A 55-year-old male develops complaints of sudden onset persistent diplopia while looking ahead since a week. On questioning, he lets us know that he has had similar complaints of diplopia intermittently, especially on waking up for the last two months which did not interfere with his daily activities. He has also noticed complaints of redness in the right eye and a feeling of grittiness in both eyes. His wife adds that it seems like his eyes are ‘popping out’ of his sockets. He has noticed weight loss of around 8% over the last few months with insomnia and fatigue, both of which he attributed to his current change of his boss at work and hence was not investigated for. His sister has primary hypothyroidism and is on levothyroxine supplements. He is a smoker (20 pack years). On examination, he is well built, with a BMI of 26 kg/m2. He appeared anxious, has a pulse rate of 100 bpm, blood pressure of 150/90 mm Hg, warm moist palms, has fine tremors of extremities and a diffuse goiter with no bruit. Eye examination reveals proptosis both eyes (R > L). Lateral movement of the right eye is restricted to 30° from midposition. Clinical activity score was right eye 4/7 (conjunctival redness, pain on movement, chemosis and swelling of the eyelids and the left eye 3/7 (pain on movement,conjunctival redness and chemosis). No dermopathy or nail changes noticed.

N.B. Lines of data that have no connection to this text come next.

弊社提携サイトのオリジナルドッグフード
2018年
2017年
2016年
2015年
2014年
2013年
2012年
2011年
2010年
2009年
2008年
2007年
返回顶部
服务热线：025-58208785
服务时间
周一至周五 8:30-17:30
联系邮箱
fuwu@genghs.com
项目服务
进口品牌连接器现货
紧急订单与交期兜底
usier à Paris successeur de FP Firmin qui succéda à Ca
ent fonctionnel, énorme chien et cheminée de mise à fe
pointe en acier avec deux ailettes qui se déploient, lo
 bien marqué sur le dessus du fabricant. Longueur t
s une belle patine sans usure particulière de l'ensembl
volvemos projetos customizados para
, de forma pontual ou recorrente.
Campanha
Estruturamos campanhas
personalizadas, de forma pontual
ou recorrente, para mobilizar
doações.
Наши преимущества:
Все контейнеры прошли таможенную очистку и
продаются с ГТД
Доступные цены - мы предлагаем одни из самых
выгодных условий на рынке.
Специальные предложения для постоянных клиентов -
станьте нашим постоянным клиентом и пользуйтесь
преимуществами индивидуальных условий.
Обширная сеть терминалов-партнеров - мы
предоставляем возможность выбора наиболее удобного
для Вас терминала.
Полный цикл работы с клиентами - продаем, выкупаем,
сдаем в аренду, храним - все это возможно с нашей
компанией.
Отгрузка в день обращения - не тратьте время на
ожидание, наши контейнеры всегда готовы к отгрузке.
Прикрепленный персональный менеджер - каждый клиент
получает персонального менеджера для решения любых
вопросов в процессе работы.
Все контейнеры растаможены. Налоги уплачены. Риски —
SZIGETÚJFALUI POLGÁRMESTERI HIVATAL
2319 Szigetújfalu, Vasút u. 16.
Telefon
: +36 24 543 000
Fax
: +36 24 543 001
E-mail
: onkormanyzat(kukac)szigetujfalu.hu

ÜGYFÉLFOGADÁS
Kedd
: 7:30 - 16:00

Investigations revealed a normal hemogram with normal total and differential leukocyte count. TSH <0.001 μIU/mL, free T4 80 ng/dL. Technetium uptake scan shows diffuse increased uptake over the entire gland. A diagnosis of Graves’ disease with moderate-to-severe, clinically active ophthalmopathy is made.
How is sight-threatening ophthalmopathy managed?
At every follow-up visit, patients need to be asked specifically about a decrease in visual acuity and tested for visual acuity as well. If a drop is noted, urgent referral to an ophthalmologist is to be made to assess visual fields, relative afferent papillary defect and color vision. If dysthyroid optic neuropathy is diagnosed, the patient warrants high dose intravenous glucocorticoids. If no improvements are seen, in a 1–2 weeks time, orbital decompression surgery is to be undertaken.
The second form of sight-threatening ophthalmopathy is corneal breakdown/ ulceration. The role of steroids on corneal breakdown is unknown. Hourly lubrication of the eye, temporary methods to decrease exposure of cornea-like tarsorrhaphy, moisture chamber, or botulinum toxin injection can be tried while orbital decompression is planned at the earliest.